Book review
Luc G. Korpel. Over het nut en de wijze der vertalingen. Nederlandse vertaalreflectie (1750–1820) in een Westeuropees kader.
Amsterdam-Atlanta, GA: Rodopi, 1992. 300 pp. ISBN 90-5183-411-X Hfl. 45,-.

Reviewed by Patrick De Rynck
Leuven

Table of contents

    The second half of the 18th century and particularly the first decades of the 19th century have traditionally been considered a period where on a European scale major shifts in translation theory and practice took place: generally spoken, the 'adaptive' approach was gradually replaced by a more 'accurate' one.

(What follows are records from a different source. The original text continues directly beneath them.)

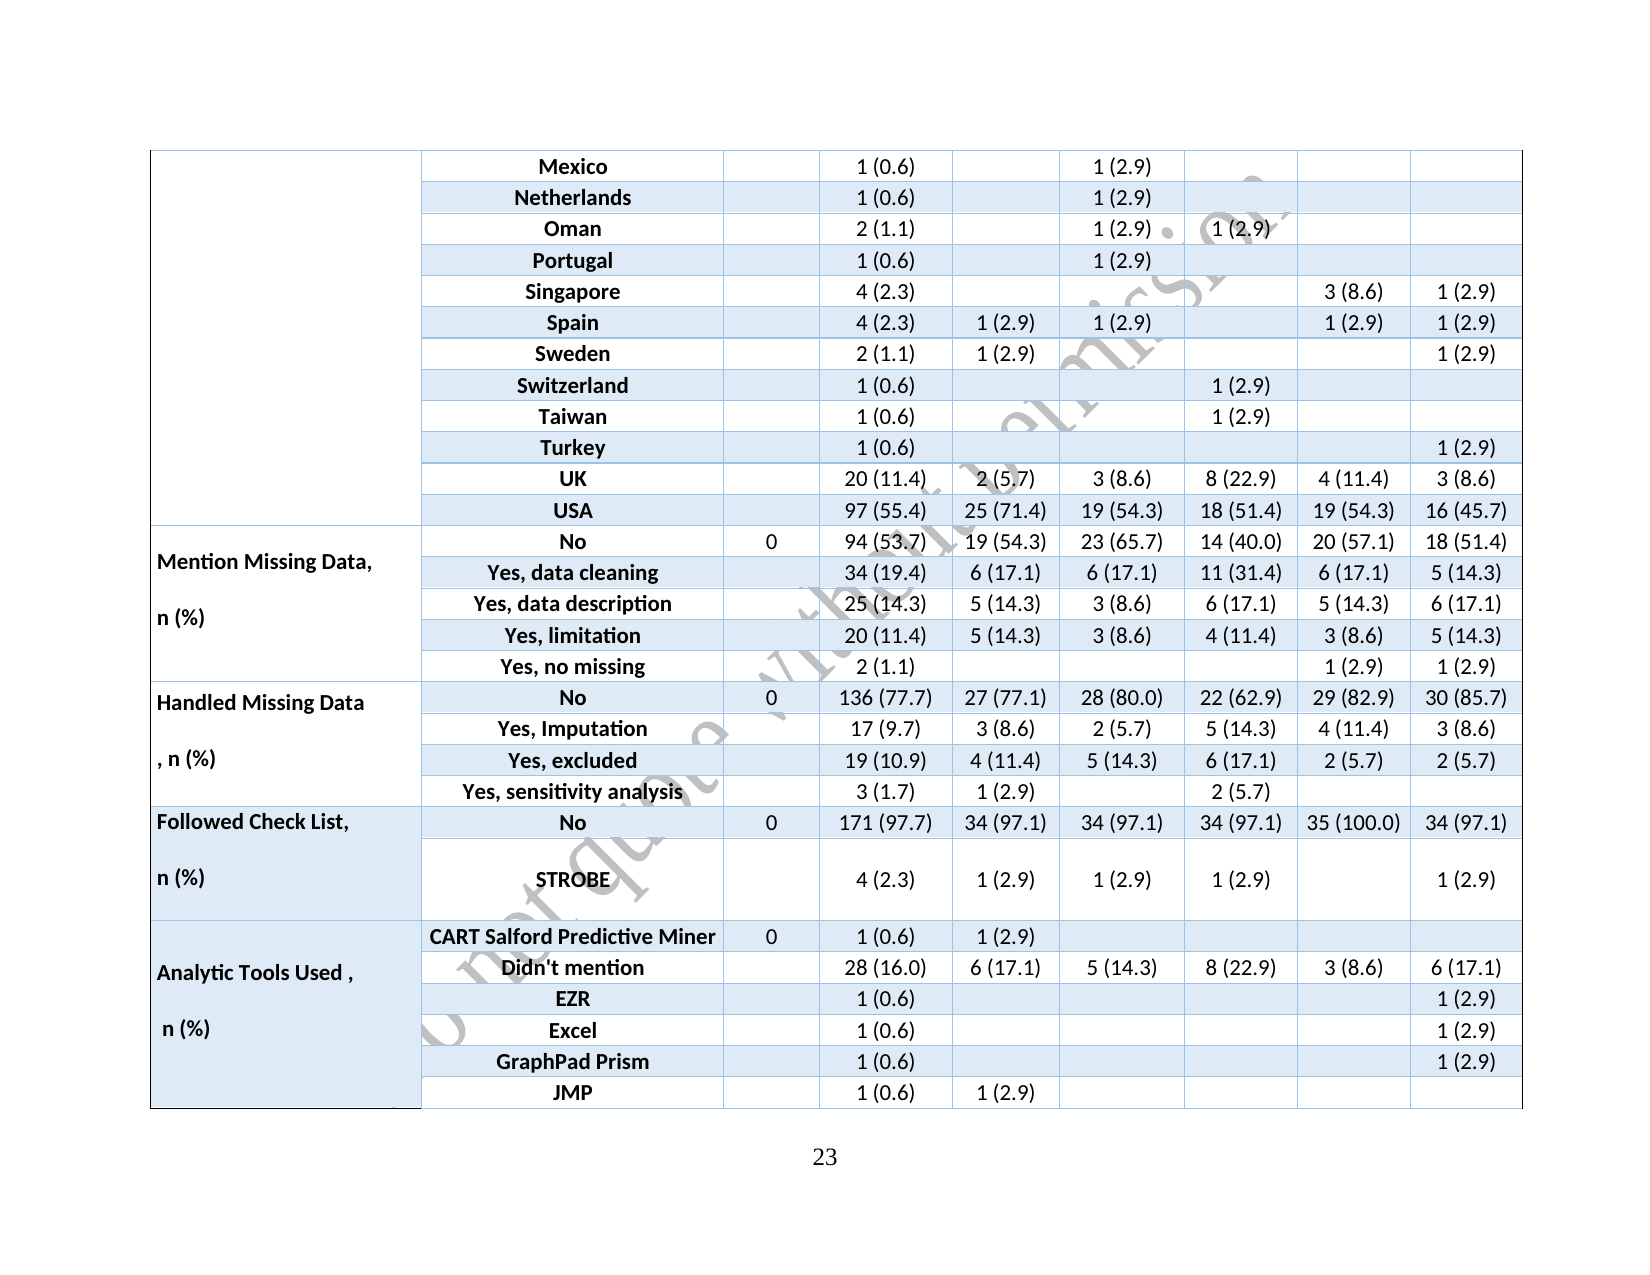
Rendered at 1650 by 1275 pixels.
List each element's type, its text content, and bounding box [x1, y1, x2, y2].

table_cell 5 (14.3) [953, 589, 1059, 619]
table_cell 18 (51.4) [1185, 495, 1297, 525]
table_cell Followed Check List, n (%) [151, 807, 421, 920]
table_cell [724, 745, 819, 775]
table_cell 3 (8.6) [1298, 952, 1410, 982]
table_cell [1185, 339, 1297, 369]
table_cell 1 (0.6) [820, 370, 952, 400]
table_cell [1411, 776, 1522, 806]
table_cell 1 (2.9) [1411, 339, 1522, 369]
table_cell 1 (2.9) [1411, 1046, 1522, 1076]
table_cell [1298, 1046, 1410, 1076]
table_cell Excel [422, 1015, 723, 1045]
table_cell [1060, 1077, 1184, 1107]
table_cell [1298, 432, 1410, 462]
table_cell 1 (2.9) [1411, 984, 1522, 1014]
table_cell [1060, 1046, 1184, 1076]
table_cell 3 (8.6) [953, 714, 1059, 744]
table_cell [724, 151, 819, 181]
table_cell [1060, 401, 1184, 431]
table_cell 1 (2.9) [1060, 151, 1184, 181]
table_cell 25 (71.4) [953, 495, 1059, 525]
table_cell [953, 151, 1059, 181]
table_cell [724, 1077, 819, 1107]
table_cell [1298, 1077, 1410, 1107]
table_cell 1 (2.9) [953, 307, 1059, 337]
table_cell Handled Missing Data , n (%) [151, 682, 421, 806]
table_cell 2 (5.7) [1411, 745, 1522, 775]
table_cell 4 (11.4) [1298, 464, 1410, 494]
table_cell [1411, 921, 1522, 951]
table_cell [953, 1015, 1059, 1045]
table_cell [1185, 984, 1297, 1014]
table_cell 1 (0.6) [820, 1015, 952, 1045]
table_cell No [422, 526, 723, 556]
table_cell [1298, 921, 1410, 951]
table_cell 1 (0.6) [820, 151, 952, 181]
table_cell 14 (40.0) [1185, 526, 1297, 556]
table_cell Oman [422, 214, 723, 244]
table_cell [1411, 245, 1522, 275]
table_cell [1185, 151, 1297, 181]
table_cell [724, 182, 819, 212]
table_cell 4 (2.3) [820, 307, 952, 337]
table_cell 171 (97.7) [820, 807, 952, 837]
table_cell 1 (2.9) [953, 339, 1059, 369]
table_cell [1060, 370, 1184, 400]
table_cell 97 (55.4) [820, 495, 952, 525]
table_cell 1 (2.9) [1060, 839, 1184, 920]
table_cell 19 (54.3) [1060, 495, 1184, 525]
table_cell Singapore [422, 276, 723, 306]
table_cell 34 (97.1) [1411, 807, 1522, 837]
table_cell 1 (0.6) [820, 1046, 952, 1076]
table_cell Taiwan [422, 401, 723, 431]
table_cell 3 (8.6) [1060, 589, 1184, 619]
table_cell [1298, 1015, 1410, 1045]
table_cell Yes, data description [422, 589, 723, 619]
table_cell 1 (2.9) [953, 921, 1059, 951]
table_cell [724, 276, 819, 306]
table_cell 3 (8.6) [1060, 464, 1184, 494]
table_cell [1298, 339, 1410, 369]
table_cell 28 (16.0) [820, 952, 952, 982]
table_cell [1411, 214, 1522, 244]
table_cell 2 (1.1) [820, 214, 952, 244]
table_cell 136 (77.7) [820, 682, 952, 712]
table_cell 17 (9.7) [820, 714, 952, 744]
table_cell 4 (11.4) [953, 745, 1059, 775]
table_cell 1 (2.9) [1411, 276, 1522, 306]
table_cell UK [422, 464, 723, 494]
table_cell [1298, 370, 1410, 400]
table_cell 1 (2.9) [1185, 839, 1297, 920]
table_cell [1060, 1015, 1184, 1045]
table_cell 2 (5.7) [1298, 745, 1410, 775]
table_cell 94 (53.7) [820, 526, 952, 556]
table_cell 1 (2.9) [1411, 1015, 1522, 1045]
table_cell 16 (45.7) [1411, 495, 1522, 525]
table_cell [724, 432, 819, 462]
table_cell [1185, 1015, 1297, 1045]
table_cell [1298, 245, 1410, 275]
table_cell [1411, 1077, 1522, 1107]
table_cell [724, 839, 819, 920]
table_cell [1411, 370, 1522, 400]
table_cell 1 (0.6) [820, 182, 952, 212]
table_cell 6 (17.1) [1185, 589, 1297, 619]
table_cell 6 (17.1) [953, 557, 1059, 587]
table_cell [1298, 214, 1410, 244]
table_cell 1 (2.9) [1411, 839, 1522, 920]
table_cell 20 (11.4) [820, 464, 952, 494]
table_cell 4 (11.4) [1298, 714, 1410, 744]
table_cell 2 (5.7) [1185, 776, 1297, 806]
table_cell 29 (82.9) [1298, 682, 1410, 712]
table_cell [724, 651, 819, 681]
table_cell 5 (14.3) [1411, 620, 1522, 650]
table_cell 6 (17.1) [1411, 589, 1522, 619]
table_cell [1185, 245, 1297, 275]
table_cell 6 (17.1) [953, 952, 1059, 982]
table_cell [953, 214, 1059, 244]
table_cell [724, 714, 819, 744]
table_cell 1 (0.6) [820, 432, 952, 462]
table_cell 3 (8.6) [1060, 620, 1184, 650]
table_cell 34 (97.1) [1185, 807, 1297, 837]
table_cell Spain [422, 307, 723, 337]
table_cell 5 (14.3) [1185, 714, 1297, 744]
table_cell 2 (1.1) [820, 651, 952, 681]
table_cell [953, 245, 1059, 275]
table_cell 1 (2.9) [1411, 432, 1522, 462]
table_cell 1 (2.9) [1185, 214, 1297, 244]
table_cell Yes, sensitivity analysis [422, 776, 723, 806]
table_cell CART Salford Predictive Miner [422, 921, 723, 951]
table_cell Yes, no missing [422, 651, 723, 681]
table_cell GraphPad Prism [422, 1046, 723, 1076]
table_cell 25 (14.3) [820, 589, 952, 619]
table_cell 5 (14.3) [1060, 952, 1184, 982]
table_cell [953, 370, 1059, 400]
table_cell [953, 1046, 1059, 1076]
table_cell 8 (22.9) [1185, 464, 1297, 494]
table_cell Switzerland [422, 370, 723, 400]
table_cell 2 (1.1) [820, 339, 952, 369]
table_cell [1060, 651, 1184, 681]
table_cell 1 (2.9) [1060, 182, 1184, 212]
table_cell 1 (2.9) [1298, 651, 1410, 681]
table_cell No [422, 682, 723, 712]
table_cell 1 (2.9) [1060, 245, 1184, 275]
table_cell No [422, 807, 723, 837]
table_cell [1185, 182, 1297, 212]
table_cell 0 [724, 526, 819, 556]
table_cell 1 (2.9) [1411, 651, 1522, 681]
table_cell 1 (2.9) [1060, 307, 1184, 337]
table_cell 11 (31.4) [1185, 557, 1297, 587]
table_cell 2 (5.7) [1060, 714, 1184, 744]
table_cell [1411, 151, 1522, 181]
table_cell 34 (97.1) [1060, 807, 1184, 837]
table_cell 0 [724, 807, 819, 837]
table_cell [1411, 401, 1522, 431]
table_cell [724, 776, 819, 806]
table_cell [724, 214, 819, 244]
table_cell 1 (2.9) [1185, 370, 1297, 400]
table_cell [724, 1046, 819, 1076]
table_cell [1298, 984, 1410, 1014]
table_cell 30 (85.7) [1411, 682, 1522, 712]
table_cell 8 (22.9) [1185, 952, 1297, 982]
table_cell Yes, excluded [422, 745, 723, 775]
table_cell [1298, 401, 1410, 431]
table_cell 4 (2.3) [820, 839, 952, 920]
table_cell 3 (8.6) [1298, 276, 1410, 306]
table_cell [1060, 276, 1184, 306]
table_cell [1185, 1046, 1297, 1076]
table_cell 20 (57.1) [1298, 526, 1410, 556]
table_cell 6 (17.1) [1298, 557, 1410, 587]
table_cell [724, 245, 819, 275]
table_cell Sweden [422, 339, 723, 369]
table_cell 20 (11.4) [820, 620, 952, 650]
table_cell 34 (19.4) [820, 557, 952, 587]
table_cell 27 (77.1) [953, 682, 1059, 712]
table_cell 2 (5.7) [953, 464, 1059, 494]
table_cell 1 (0.6) [820, 921, 952, 951]
table_cell [724, 557, 819, 587]
table_cell [1060, 921, 1184, 951]
table_cell Yes, data cleaning [422, 557, 723, 587]
table_cell [724, 952, 819, 982]
table_cell 3 (8.6) [1411, 464, 1522, 494]
table_cell 3 (8.6) [1298, 620, 1410, 650]
table_cell Mention Missing Data, n (%) [151, 526, 421, 681]
table_cell [724, 464, 819, 494]
table_cell Yes, Imputation [422, 714, 723, 744]
table_cell [1185, 307, 1297, 337]
table_cell [1298, 839, 1410, 920]
table_cell 1 (2.9) [1411, 307, 1522, 337]
table_cell JMP [422, 1077, 723, 1107]
table_cell [724, 620, 819, 650]
table_cell USA [422, 495, 723, 525]
table_cell [724, 1015, 819, 1045]
table_cell 34 (97.1) [953, 807, 1059, 837]
table_cell [953, 432, 1059, 462]
table_cell [724, 495, 819, 525]
table_cell [1185, 651, 1297, 681]
table_cell 35 (100.0) [1298, 807, 1410, 837]
table_cell [953, 984, 1059, 1014]
table_cell [1060, 776, 1184, 806]
table_cell 1 (0.6) [820, 401, 952, 431]
table_cell Analytic Tools Used , n (%) [151, 921, 421, 1107]
table_cell [1185, 1077, 1297, 1107]
table_cell 1 (2.9) [953, 776, 1059, 806]
table_cell 5 (14.3) [953, 620, 1059, 650]
table_cell Netherlands [422, 182, 723, 212]
table_cell 0 [724, 921, 819, 951]
table_cell 1 (2.9) [953, 839, 1059, 920]
table_cell Didn't mention [422, 952, 723, 982]
table_cell 23 (65.7) [1060, 526, 1184, 556]
table_cell [1185, 432, 1297, 462]
table_cell [724, 370, 819, 400]
table_cell [1185, 276, 1297, 306]
table_cell Turkey [422, 432, 723, 462]
table_cell [724, 589, 819, 619]
table_cell 5 (14.3) [1411, 557, 1522, 587]
table_cell [1060, 339, 1184, 369]
table_cell 6 (17.1) [1060, 557, 1184, 587]
table_cell 22 (62.9) [1185, 682, 1297, 712]
table_cell Yes, limitation [422, 620, 723, 650]
table_cell 1 (2.9) [953, 1077, 1059, 1107]
table_cell 1 (2.9) [1298, 307, 1410, 337]
table_cell 28 (80.0) [1060, 682, 1184, 712]
table_cell [953, 182, 1059, 212]
table_cell [724, 401, 819, 431]
table_cell [953, 401, 1059, 431]
table_cell [1298, 776, 1410, 806]
table_cell EZR [422, 984, 723, 1014]
table_cell 4 (11.4) [1185, 620, 1297, 650]
table_cell 19 (54.3) [953, 526, 1059, 556]
table_cell Mexico [422, 151, 723, 181]
table_cell STROBE [422, 839, 723, 920]
table_cell [1411, 182, 1522, 212]
table_cell Portugal [422, 245, 723, 275]
table_cell [953, 276, 1059, 306]
table_cell 1 (0.6) [820, 1077, 952, 1107]
table_cell 18 (51.4) [1411, 526, 1522, 556]
table_cell [1185, 921, 1297, 951]
table_cell 3 (8.6) [1411, 714, 1522, 744]
table_cell 19 (54.3) [1298, 495, 1410, 525]
table_cell 6 (17.1) [1411, 952, 1522, 982]
table_cell 1 (0.6) [820, 245, 952, 275]
table_cell 5 (14.3) [1060, 745, 1184, 775]
table_cell 1 (0.6) [820, 984, 952, 1014]
table_cell 4 (2.3) [820, 276, 952, 306]
table_cell [1298, 182, 1410, 212]
table_cell 0 [724, 682, 819, 712]
table_cell 5 (14.3) [1298, 589, 1410, 619]
table_cell 6 (17.1) [1185, 745, 1297, 775]
table_cell [953, 651, 1059, 681]
table_cell [724, 339, 819, 369]
table_cell [724, 984, 819, 1014]
table_cell 1 (2.9) [1060, 214, 1184, 244]
table_cell 1 (2.9) [1185, 401, 1297, 431]
table_cell 19 (10.9) [820, 745, 952, 775]
table_cell [724, 307, 819, 337]
table_cell [1298, 151, 1410, 181]
table_cell [1060, 984, 1184, 1014]
table_cell [1060, 432, 1184, 462]
table_cell 3 (1.7) [820, 776, 952, 806]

For Luc Korpel, the author of the dissertation at hand, the depiction of Dutch translations by Dutch literary historians forms a point of departure and (contrastive) background for her own investigation. The dominant attitude of many of them, she correctly states, was to consider translation apart from the 'original' literature, not as an integral part of the literary enterprise. Even worse: 20th-century standards were often applied a historically to 18th and 19th century translations which had been created in keeping with other guidelines. This "to study translation as part of a larger complex rather than in isolation" (p. 254, English summary) is the major presupposition or axiom of the present investigation: "This study aims at a description of Dutch translation discourse between 1750 and 1820 [= chapter IV, PDR]. Until recently, translation discourse and, to a lesser extent, translation practice have been greatly neglected in Dutch literary historiography [which is illustrated in ch. II, PDR]. The results of my exploration of this terra incognita are compared with contemporary views on translation in Germany, England and France [= ch. V, PDR]" (p. 253).